Key insight: The CNN and transformer architectures differ. For instance, when processing an image, a CNN works on one group of pixels at a time, while a transformer processes all pixels simultaneously. Moreover, while the computational cost of a CNN scales proportionally to input size, a transformer’s self-attention mechanism requires dramatically more processing as input size increases. Training recipes that take these differences — and other, less obvious ones — into account should impart better performance.

How it works: The authors pretrained ViTs to classify images in ImageNet using various combinations of training data, data augmentation, and regularization. (They also experimented with variables such as weight decay, dropout, and type of optimizer, for which they didn’t describe results in detail.) They fine-tuned and tested on ImageNet.

The authors pretrained the transformers on ImageNet-21K using lower image resolutions, such as 192x192 pixels, before fine-tuning on full-res 224x224-pixel images. Pretraining transformers on lower-res versions is faster and less memory-intensive and has been shown to result in better classification of full-res images.
ImageNet-21K includes roughly 10 times as many images as the more common ImageNet. The larger dataset makes augmenting data via random cropping unnecessary to prevent overfitting. Instead, they used a cropping procedure that was more likely to retain an image’s subject. First, they resized training examples so their smaller dimension matched the training resolution (say, from 224x448 to 192x384). Then they cropped the larger dimension to form a square (192x192) with a random offset.
The authors altered the colors of training examples by blurring, grayscaling, or solarizing (that is, inverting colors above a certain intensity). They also randomly changed brightness, contrast, and saturation. Less consistent color information may have forced the transformers — which are less sensitive than CNNs to object outlines — to focus more on shapes.
They used two regularization schemes. Stochastic depth forces individual layers to play a greater role in the output by skipping layers at random during training. LayerScale achieves a similar end by multiplying layer outputs by small, learnable weights. Because a transformer’s residual connections connect every other layer, this scaling enables the network to begin learning with a small number of layers and add more as training progresses. The gradual accumulation helps it continue to learn despite having large numbers of layers, which can impede convergence.

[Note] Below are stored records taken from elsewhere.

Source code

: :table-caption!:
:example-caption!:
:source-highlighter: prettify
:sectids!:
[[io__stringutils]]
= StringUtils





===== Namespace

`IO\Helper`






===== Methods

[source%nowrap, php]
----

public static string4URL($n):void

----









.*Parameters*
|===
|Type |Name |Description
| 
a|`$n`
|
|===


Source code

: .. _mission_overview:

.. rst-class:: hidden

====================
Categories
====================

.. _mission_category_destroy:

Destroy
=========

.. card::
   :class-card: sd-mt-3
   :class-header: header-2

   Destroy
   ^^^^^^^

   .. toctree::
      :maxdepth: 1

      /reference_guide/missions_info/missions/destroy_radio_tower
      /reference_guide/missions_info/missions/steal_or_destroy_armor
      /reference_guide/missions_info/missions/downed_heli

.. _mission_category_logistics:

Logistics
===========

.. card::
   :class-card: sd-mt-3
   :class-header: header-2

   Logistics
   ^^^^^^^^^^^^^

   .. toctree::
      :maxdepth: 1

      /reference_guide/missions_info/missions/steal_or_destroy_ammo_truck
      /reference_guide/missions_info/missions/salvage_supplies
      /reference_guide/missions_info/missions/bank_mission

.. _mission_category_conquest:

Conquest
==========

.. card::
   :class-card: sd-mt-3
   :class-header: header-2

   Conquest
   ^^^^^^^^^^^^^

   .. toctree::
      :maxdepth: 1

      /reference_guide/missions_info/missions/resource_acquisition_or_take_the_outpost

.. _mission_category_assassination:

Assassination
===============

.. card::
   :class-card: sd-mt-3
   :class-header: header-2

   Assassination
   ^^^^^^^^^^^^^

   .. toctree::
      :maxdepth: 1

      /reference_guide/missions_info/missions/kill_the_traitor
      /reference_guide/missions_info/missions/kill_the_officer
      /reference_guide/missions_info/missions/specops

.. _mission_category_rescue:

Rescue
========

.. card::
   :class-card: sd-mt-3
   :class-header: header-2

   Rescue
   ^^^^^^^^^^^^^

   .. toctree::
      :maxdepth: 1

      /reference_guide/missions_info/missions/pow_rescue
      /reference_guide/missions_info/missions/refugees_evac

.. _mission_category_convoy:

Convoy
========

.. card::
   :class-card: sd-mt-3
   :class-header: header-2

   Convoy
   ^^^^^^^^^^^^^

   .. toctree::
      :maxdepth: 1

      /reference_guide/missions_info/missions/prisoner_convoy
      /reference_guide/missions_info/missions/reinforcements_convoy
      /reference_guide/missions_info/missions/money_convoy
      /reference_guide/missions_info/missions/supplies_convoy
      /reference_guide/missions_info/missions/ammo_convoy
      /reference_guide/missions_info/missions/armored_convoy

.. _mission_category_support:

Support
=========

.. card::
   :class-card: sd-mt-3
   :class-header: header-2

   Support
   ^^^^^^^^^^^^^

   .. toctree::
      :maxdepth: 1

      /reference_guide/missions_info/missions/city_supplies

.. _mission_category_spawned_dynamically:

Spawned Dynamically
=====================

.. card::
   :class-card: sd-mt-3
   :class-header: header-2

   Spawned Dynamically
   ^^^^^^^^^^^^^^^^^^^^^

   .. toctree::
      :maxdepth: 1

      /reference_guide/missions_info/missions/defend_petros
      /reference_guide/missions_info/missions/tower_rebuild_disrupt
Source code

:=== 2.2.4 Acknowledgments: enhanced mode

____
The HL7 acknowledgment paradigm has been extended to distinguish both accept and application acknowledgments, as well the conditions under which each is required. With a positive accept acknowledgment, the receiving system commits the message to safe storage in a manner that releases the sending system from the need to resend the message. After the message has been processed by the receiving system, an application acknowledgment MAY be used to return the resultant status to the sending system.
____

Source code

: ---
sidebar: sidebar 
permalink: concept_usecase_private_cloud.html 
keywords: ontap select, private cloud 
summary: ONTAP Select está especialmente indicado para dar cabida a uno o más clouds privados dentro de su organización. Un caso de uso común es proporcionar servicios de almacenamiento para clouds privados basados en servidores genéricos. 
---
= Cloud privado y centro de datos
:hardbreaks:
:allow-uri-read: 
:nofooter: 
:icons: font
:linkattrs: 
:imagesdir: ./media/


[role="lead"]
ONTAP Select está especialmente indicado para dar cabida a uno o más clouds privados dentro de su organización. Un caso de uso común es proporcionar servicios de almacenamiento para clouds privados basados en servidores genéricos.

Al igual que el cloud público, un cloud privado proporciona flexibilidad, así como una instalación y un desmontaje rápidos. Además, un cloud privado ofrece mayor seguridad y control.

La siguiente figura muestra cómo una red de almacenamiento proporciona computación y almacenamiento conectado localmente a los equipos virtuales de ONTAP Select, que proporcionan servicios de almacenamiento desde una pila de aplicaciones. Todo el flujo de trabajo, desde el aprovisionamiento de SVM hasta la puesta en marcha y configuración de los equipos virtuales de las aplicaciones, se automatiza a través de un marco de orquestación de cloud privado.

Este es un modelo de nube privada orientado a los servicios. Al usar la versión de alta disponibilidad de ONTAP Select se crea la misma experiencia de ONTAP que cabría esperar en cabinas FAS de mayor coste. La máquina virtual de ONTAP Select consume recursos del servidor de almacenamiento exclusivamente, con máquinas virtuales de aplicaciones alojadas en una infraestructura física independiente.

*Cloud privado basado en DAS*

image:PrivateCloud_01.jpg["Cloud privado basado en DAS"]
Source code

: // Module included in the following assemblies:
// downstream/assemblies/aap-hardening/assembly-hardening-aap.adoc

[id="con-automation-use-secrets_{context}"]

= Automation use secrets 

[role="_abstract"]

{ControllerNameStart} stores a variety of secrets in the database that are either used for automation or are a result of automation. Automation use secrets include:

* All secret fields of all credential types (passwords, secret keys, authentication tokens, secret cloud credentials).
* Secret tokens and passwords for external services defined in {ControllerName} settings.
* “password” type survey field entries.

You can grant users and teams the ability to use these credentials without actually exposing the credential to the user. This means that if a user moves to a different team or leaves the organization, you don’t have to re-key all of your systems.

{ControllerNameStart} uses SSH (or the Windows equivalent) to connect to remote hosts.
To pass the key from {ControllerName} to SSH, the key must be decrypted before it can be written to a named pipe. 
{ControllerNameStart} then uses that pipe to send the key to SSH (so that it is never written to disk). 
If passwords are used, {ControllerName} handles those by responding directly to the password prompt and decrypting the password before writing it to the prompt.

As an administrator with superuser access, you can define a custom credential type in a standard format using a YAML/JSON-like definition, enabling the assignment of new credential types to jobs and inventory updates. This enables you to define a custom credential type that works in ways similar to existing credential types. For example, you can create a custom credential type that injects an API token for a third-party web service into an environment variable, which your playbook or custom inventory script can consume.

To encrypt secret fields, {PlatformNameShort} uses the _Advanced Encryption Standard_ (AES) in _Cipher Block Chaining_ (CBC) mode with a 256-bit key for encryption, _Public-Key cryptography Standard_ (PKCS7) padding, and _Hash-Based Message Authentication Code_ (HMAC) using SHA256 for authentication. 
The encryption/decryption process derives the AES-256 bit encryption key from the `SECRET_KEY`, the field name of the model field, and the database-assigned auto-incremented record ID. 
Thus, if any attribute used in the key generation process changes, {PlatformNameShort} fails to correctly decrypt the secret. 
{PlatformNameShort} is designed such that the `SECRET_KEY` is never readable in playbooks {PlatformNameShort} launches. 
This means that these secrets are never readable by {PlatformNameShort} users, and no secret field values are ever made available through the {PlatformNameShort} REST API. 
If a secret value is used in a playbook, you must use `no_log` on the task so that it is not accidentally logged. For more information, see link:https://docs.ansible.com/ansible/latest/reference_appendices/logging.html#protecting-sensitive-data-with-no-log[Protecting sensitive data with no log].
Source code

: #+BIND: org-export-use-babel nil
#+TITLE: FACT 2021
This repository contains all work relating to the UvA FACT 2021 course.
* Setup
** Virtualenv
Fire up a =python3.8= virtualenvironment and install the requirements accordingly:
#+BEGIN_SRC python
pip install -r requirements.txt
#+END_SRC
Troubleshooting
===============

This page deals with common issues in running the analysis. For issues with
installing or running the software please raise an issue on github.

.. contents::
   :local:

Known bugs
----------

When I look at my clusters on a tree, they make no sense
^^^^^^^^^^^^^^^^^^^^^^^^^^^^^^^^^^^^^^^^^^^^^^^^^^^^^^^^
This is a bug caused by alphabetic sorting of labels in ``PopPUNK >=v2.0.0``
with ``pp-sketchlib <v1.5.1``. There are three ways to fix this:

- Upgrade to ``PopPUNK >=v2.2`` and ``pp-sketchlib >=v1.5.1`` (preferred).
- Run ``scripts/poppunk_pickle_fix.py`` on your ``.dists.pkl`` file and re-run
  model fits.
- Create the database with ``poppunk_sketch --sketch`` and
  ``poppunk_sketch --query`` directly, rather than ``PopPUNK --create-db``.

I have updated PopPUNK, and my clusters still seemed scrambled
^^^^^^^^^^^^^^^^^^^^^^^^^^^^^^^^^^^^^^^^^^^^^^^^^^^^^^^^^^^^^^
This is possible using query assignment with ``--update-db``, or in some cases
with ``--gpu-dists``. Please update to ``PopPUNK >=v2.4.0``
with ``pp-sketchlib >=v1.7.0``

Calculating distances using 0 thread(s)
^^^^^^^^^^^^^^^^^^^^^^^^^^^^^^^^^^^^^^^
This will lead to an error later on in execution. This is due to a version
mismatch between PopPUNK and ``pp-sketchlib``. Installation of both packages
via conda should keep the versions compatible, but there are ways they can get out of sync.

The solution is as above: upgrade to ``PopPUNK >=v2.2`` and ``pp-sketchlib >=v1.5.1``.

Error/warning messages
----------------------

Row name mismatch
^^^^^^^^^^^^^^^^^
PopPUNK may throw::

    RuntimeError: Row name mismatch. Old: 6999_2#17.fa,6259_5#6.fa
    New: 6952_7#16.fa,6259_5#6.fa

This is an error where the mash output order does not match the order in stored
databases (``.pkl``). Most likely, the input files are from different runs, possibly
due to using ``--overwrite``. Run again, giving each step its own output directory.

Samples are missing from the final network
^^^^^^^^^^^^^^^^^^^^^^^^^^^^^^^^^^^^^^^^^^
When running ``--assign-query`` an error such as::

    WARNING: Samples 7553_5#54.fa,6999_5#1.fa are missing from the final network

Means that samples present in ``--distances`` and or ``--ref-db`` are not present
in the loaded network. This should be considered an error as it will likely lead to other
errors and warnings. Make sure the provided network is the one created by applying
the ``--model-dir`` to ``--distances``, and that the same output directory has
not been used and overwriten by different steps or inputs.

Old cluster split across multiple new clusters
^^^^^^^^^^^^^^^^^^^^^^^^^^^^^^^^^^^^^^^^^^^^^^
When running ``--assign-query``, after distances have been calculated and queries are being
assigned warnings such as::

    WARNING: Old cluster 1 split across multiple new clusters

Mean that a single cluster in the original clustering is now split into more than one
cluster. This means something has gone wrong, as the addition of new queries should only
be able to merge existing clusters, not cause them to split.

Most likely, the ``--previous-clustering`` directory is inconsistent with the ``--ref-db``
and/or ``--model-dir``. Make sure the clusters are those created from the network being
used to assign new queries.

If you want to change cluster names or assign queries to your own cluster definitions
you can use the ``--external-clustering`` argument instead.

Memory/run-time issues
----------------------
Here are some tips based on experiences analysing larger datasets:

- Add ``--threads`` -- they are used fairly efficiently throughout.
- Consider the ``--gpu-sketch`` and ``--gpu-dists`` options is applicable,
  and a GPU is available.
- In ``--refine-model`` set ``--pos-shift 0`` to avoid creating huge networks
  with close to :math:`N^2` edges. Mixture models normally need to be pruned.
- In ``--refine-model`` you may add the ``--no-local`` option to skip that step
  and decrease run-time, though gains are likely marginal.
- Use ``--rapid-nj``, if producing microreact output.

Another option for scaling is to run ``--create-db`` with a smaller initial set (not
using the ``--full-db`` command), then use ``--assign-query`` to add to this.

Results: The authors’ approach substantially improved ViT performance. An 86 million-parameter ViT-B pretrained on ImageNet-21K and fine-tuned on ImageNet using the full recipe achieved 85.7 percent accuracy. Their cropping technique alone yielded 84.8 percent accuracy. In contrast, the same architecture trained on the same datasets using full-resolution examples augmented via RandAugment achieved 84.6 percent accuracy.

Why it matters: Deep learning is evolving at a breakneck pace, and familiar hyperparameter choices may no longer be the most productive. This work is an early step toward updating for the transformer era recipes that were developed when CNNs ruled computer vision.

We're thinking: The transformer architecture’s hunger for data makes it especially important to reconsider habits around data-related training procedures like augmentation and regularization.